Brown offers a need blind admissions policy which encourages students to apply regardless of financial circumstances. It is committed to fully meeting demonstrated financial need, thus making it an affordable option for students with financial need.
The total costs of attending Brown are currently $52,030, of which $38,048 is tuition. Financial need is determined as the difference between the cost of attendance and the expected family contribution. Brown offers unique financial aid packages which negate all loans for students from families with annual incomes below $100,000. Expected family contributions vary between income and asset levels.
Families with incomes below $60,000 and assets of less than $100,000 are not required to make a parental contribution, whilst families with the same income but assets of more than $100,000 will have a reduced expected family contribution from assets only. Students from families with incomes above $100,000 may only need moderate amounts of student loans.

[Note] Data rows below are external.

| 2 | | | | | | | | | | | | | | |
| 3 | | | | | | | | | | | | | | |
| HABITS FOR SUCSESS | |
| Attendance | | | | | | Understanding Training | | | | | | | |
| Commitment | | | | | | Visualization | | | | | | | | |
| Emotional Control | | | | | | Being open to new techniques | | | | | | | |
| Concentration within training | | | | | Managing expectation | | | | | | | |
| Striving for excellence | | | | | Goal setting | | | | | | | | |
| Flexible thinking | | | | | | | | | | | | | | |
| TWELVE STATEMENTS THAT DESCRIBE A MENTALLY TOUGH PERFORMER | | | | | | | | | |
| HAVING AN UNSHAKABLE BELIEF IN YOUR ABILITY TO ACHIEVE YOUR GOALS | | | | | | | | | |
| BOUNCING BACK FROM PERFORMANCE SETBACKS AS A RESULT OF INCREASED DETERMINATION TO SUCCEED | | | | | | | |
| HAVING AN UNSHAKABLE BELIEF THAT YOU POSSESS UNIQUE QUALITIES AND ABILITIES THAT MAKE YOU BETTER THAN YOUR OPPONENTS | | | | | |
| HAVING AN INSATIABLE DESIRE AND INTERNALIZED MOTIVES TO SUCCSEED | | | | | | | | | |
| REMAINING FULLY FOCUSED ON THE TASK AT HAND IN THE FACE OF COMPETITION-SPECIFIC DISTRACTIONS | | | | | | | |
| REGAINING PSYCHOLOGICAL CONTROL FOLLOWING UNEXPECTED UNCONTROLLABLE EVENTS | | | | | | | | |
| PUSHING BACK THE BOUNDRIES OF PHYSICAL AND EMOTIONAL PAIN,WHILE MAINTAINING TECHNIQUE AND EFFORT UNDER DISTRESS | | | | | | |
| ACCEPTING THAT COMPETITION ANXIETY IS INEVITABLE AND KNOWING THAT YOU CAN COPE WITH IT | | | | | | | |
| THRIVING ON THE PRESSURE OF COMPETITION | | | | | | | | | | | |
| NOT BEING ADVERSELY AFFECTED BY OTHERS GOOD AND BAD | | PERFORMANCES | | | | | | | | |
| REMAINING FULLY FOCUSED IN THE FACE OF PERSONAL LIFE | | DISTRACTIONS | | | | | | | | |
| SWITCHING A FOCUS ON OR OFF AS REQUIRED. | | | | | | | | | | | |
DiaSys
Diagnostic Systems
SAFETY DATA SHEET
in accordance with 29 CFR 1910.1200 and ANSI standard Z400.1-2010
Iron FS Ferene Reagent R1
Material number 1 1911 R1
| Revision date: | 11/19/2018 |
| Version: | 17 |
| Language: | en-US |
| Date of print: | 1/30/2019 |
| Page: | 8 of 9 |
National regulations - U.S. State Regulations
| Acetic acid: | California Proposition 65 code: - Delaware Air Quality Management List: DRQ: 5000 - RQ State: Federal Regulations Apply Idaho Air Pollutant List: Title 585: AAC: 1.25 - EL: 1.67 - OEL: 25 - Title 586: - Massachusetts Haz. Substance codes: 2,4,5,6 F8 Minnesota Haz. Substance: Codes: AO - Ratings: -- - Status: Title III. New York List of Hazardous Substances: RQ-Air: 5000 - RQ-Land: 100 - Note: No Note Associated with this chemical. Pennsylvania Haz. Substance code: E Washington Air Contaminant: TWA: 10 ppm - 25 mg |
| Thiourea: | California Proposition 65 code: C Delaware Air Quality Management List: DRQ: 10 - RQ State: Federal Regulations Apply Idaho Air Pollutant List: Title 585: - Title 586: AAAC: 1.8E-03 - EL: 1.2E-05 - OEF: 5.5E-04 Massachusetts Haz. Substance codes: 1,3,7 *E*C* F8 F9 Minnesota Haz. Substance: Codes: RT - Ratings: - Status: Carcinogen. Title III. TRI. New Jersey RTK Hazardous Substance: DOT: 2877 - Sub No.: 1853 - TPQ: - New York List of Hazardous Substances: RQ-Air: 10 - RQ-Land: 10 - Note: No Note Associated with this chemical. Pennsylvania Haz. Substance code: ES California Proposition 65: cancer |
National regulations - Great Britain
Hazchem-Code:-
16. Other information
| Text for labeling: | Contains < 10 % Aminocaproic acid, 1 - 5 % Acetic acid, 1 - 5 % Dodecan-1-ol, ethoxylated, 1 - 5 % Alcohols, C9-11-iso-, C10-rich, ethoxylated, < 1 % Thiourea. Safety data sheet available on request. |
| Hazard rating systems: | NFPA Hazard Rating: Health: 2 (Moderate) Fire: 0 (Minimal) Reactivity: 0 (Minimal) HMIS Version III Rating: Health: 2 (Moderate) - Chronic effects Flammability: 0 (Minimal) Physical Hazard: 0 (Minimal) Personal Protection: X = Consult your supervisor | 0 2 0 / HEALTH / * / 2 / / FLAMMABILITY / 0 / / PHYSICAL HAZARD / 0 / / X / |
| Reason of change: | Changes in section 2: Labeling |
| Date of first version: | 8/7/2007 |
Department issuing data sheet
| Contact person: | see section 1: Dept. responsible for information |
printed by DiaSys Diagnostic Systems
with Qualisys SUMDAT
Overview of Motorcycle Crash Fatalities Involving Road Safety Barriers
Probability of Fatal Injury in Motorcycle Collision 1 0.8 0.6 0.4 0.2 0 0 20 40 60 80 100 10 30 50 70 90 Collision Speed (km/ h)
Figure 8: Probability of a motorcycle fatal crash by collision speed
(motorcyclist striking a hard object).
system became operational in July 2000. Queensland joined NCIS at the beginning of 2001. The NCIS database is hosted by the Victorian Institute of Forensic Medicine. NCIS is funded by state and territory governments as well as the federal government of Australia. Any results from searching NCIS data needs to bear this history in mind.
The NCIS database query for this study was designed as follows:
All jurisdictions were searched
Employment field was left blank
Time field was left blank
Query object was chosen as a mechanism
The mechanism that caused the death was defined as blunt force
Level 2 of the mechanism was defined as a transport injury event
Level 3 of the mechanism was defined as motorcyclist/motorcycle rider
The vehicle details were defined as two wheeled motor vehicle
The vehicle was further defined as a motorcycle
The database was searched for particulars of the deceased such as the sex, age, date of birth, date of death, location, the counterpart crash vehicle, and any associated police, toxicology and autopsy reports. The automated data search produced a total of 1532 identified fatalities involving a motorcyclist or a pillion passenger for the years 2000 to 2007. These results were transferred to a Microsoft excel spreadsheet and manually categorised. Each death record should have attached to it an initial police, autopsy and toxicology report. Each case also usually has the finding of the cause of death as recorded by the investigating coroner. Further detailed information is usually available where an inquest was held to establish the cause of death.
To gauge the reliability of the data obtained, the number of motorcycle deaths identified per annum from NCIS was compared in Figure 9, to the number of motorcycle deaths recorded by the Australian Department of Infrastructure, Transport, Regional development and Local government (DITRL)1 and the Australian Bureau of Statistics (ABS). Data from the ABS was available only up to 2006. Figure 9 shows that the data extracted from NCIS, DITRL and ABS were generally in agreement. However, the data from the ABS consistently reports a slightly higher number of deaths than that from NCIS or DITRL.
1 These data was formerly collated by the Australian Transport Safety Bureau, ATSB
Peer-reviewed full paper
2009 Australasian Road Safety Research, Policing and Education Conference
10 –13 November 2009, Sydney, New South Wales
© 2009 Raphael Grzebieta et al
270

The expected family contribution for Brown is made up of parental contributions, student assets, and students work contributions. Students with assets must contribute 20% annually towards their education, whilst parental assets are typically limited to 6%. All students are expected to make a contribution from summer earnings.
Parental contributions are based on the income and assets of both parents where parents are divorced, a higher requirement than the federal assessment. Retirement funds are not considered as assets.
Financial aid packages comprise state and federal grants, work study and Brown scholarships. The latter are only awarded on a basis of demonstrated need and the University offers no merit or athletic scholarships. Students who are awarded the Sidney E. Frank endowed scholarships are not required to contribute the $2,500 student work component in their first year as the scholarship replaces this portion of the students self help contribution.
Students who gain outside scholarships may use them to replace their contribution from expected summer earnings, but outside scholarships may not be used to reduce the expected parental contribution.
The need blind admissions policy and Brown’s commitment to meeting demonstrated financial need, together with its unique programs for financial aid make the University one of the best for financial aid.